Judging from the sultry strut of a tiger, the cool repose of a lion, or a leopard's steely gaze, the world's most iconic big cats clearly suspect they look good -- but just how would they react to seeing their own handsome reflection staring back at them? Well, thanks to an informal experiment by the folks at the Big Cat Rescue animal sanctuary, now we've got a pretty good idea: they're not all fans of mirrors.
In this whimsical video produced by the Tampa, Florida based sanctuary, big cat caregivers record how various species respond to seeing themselves in a mirror. It seems, for the most part, the largest cats seemed none too pleased seeing what they likely believed to be an equally bothered cat gazing back; smaller cats, however, were a bit more inquisitive -- not so different from typical house cat behavior.For decades, similar mirror tests have been used to determine an animal's level of self-awareness. So far, only a select group of species, such as gorillas, chimps, dolphins and elephants, have been observed regarding their mirrored images as reflections of themselves rather than another individual.

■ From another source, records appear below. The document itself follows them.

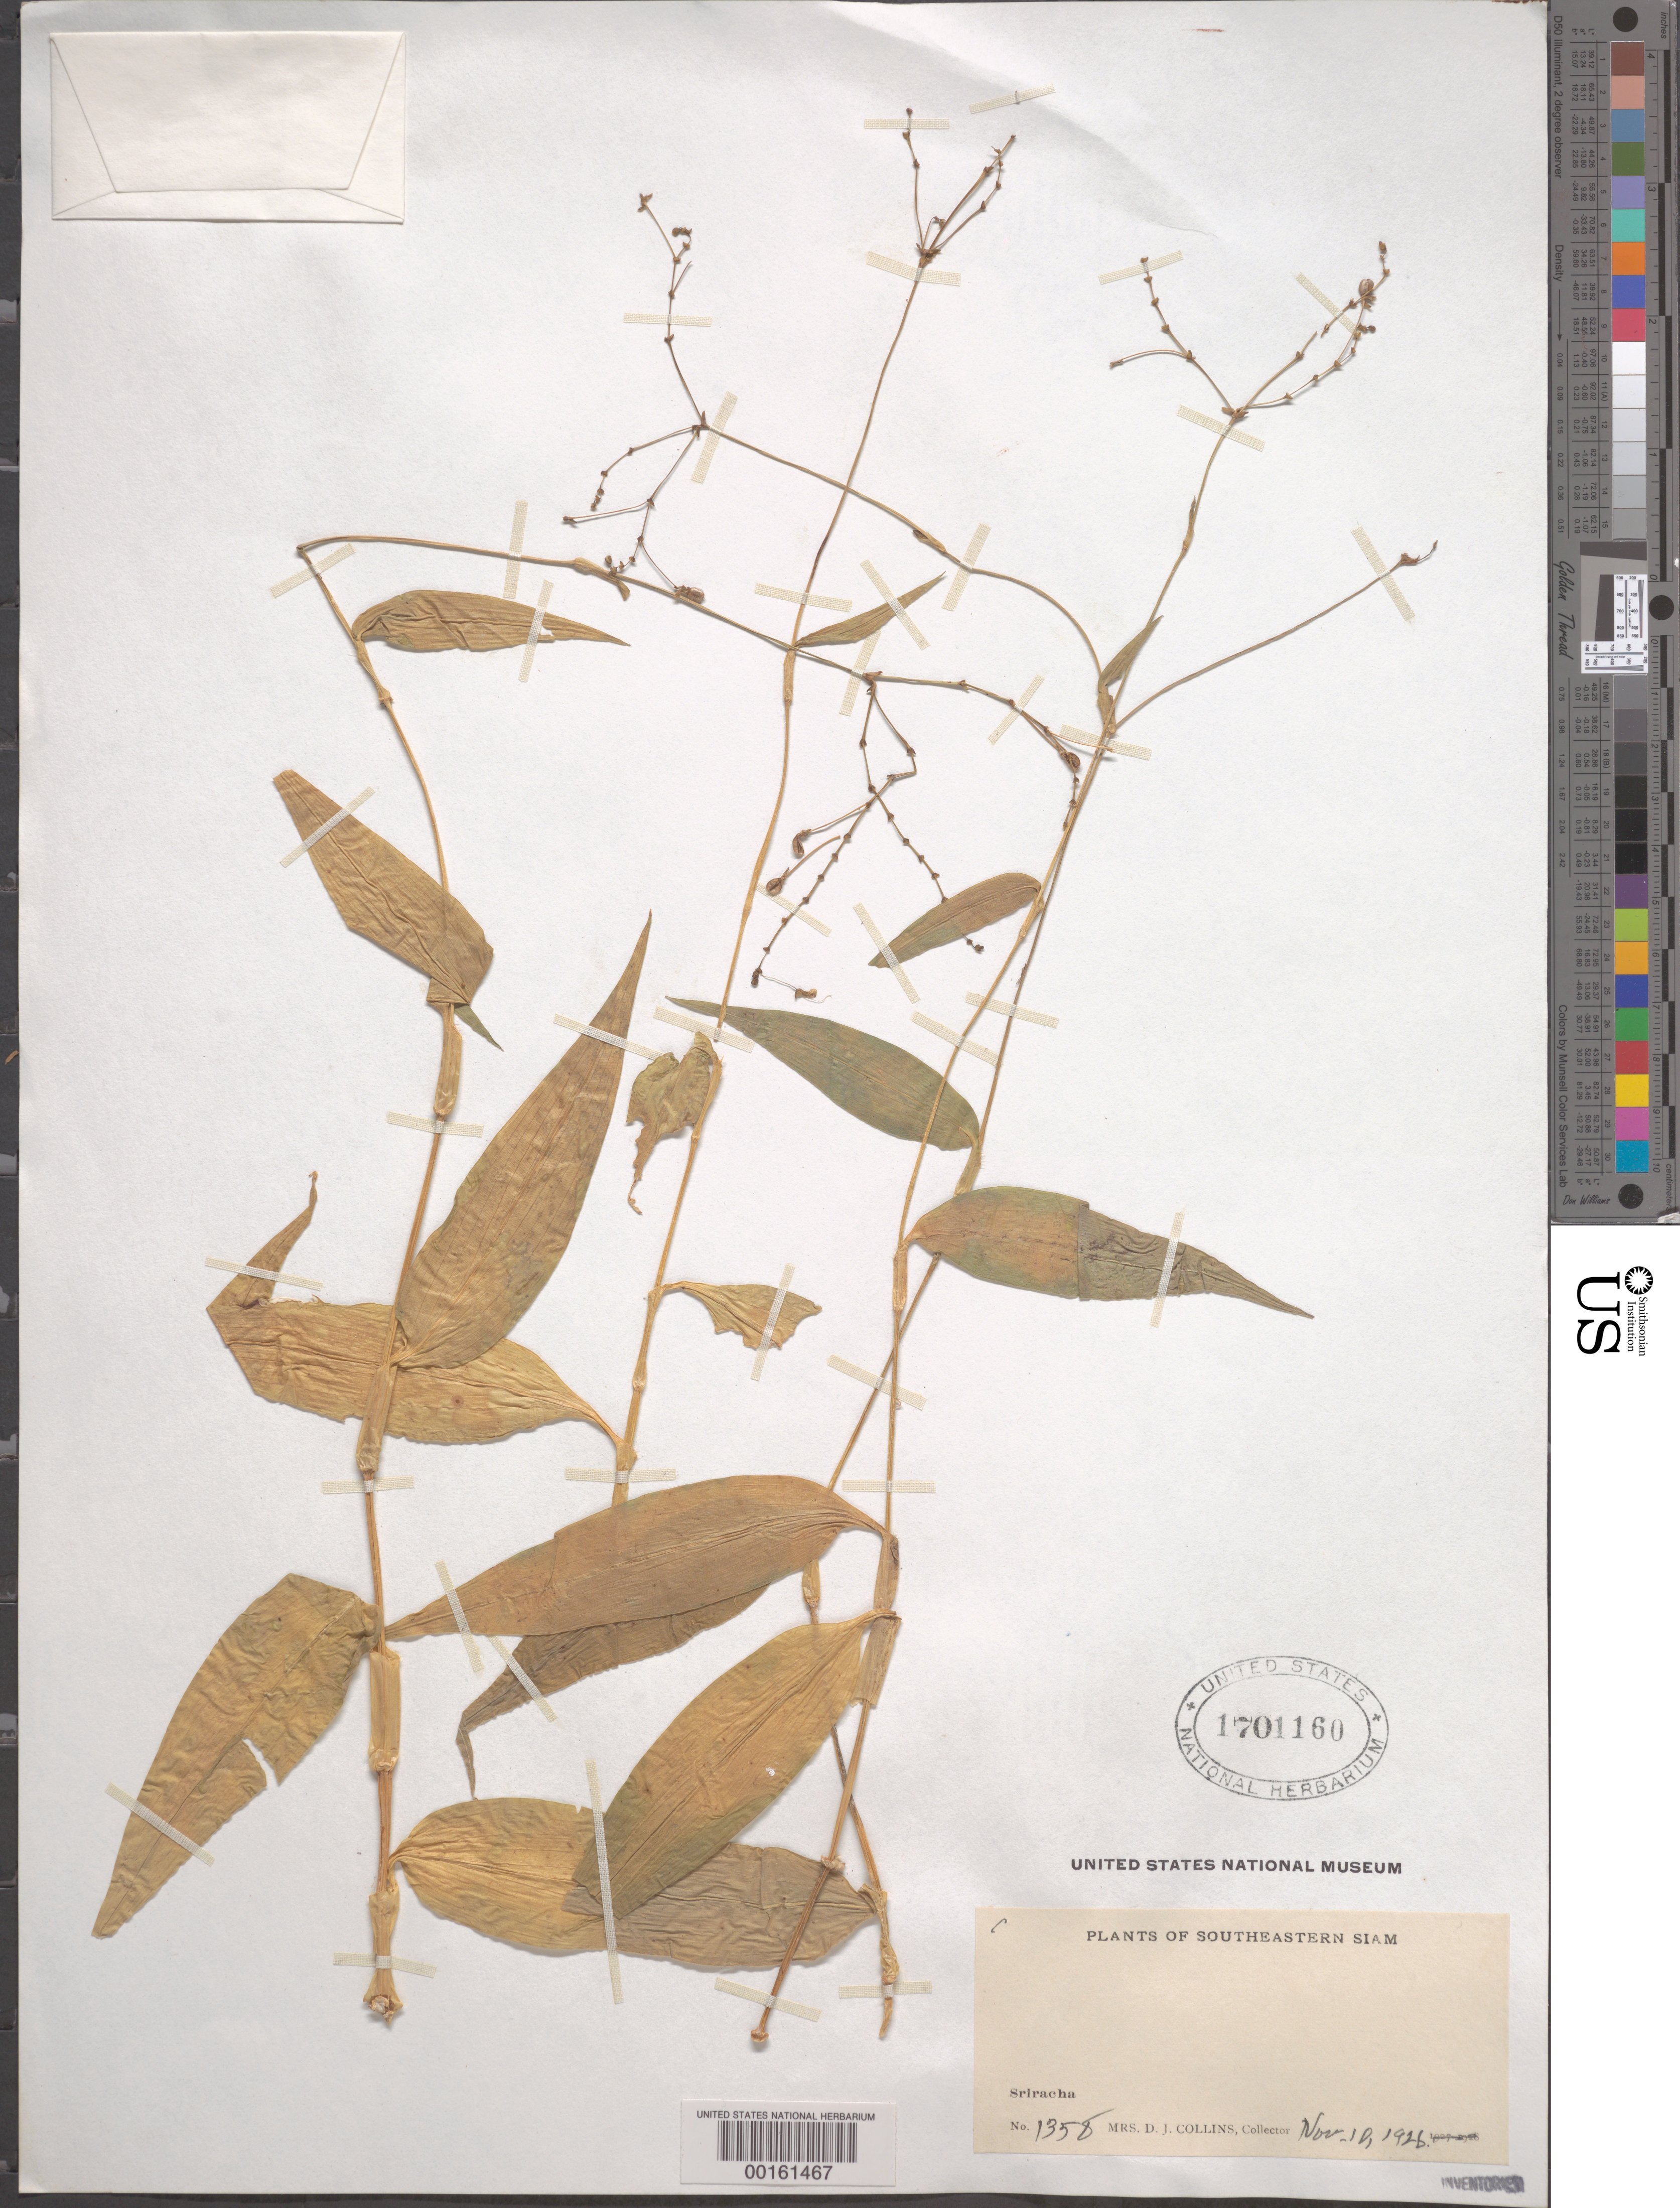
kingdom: Plantae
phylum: Tracheophyta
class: Liliopsida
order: Commelinales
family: Commelinaceae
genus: Rhopalephora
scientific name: Rhopalephora scaberrima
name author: (Blume) Faden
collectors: Mrs. D. J. Collins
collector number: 1358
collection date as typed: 10 Nov 1926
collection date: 1926-11-10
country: Thailand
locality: Sriracha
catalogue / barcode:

Big Cat Rescue first opened its doors in 1992 as a non-profit dedicated to caring for abandoned wild cats. Today, the sanctuary is home more than 100 exotic felines, many of which were rescued from lives as performing animals, or from situation of neglect and abuse in private homes. The animal sanctuary staff has also made it their mission to teach the public about the perils of exotic pet ownership by producing educational videos which highlight the strength and beauty of animals still too often regarded as mere playthings or pets.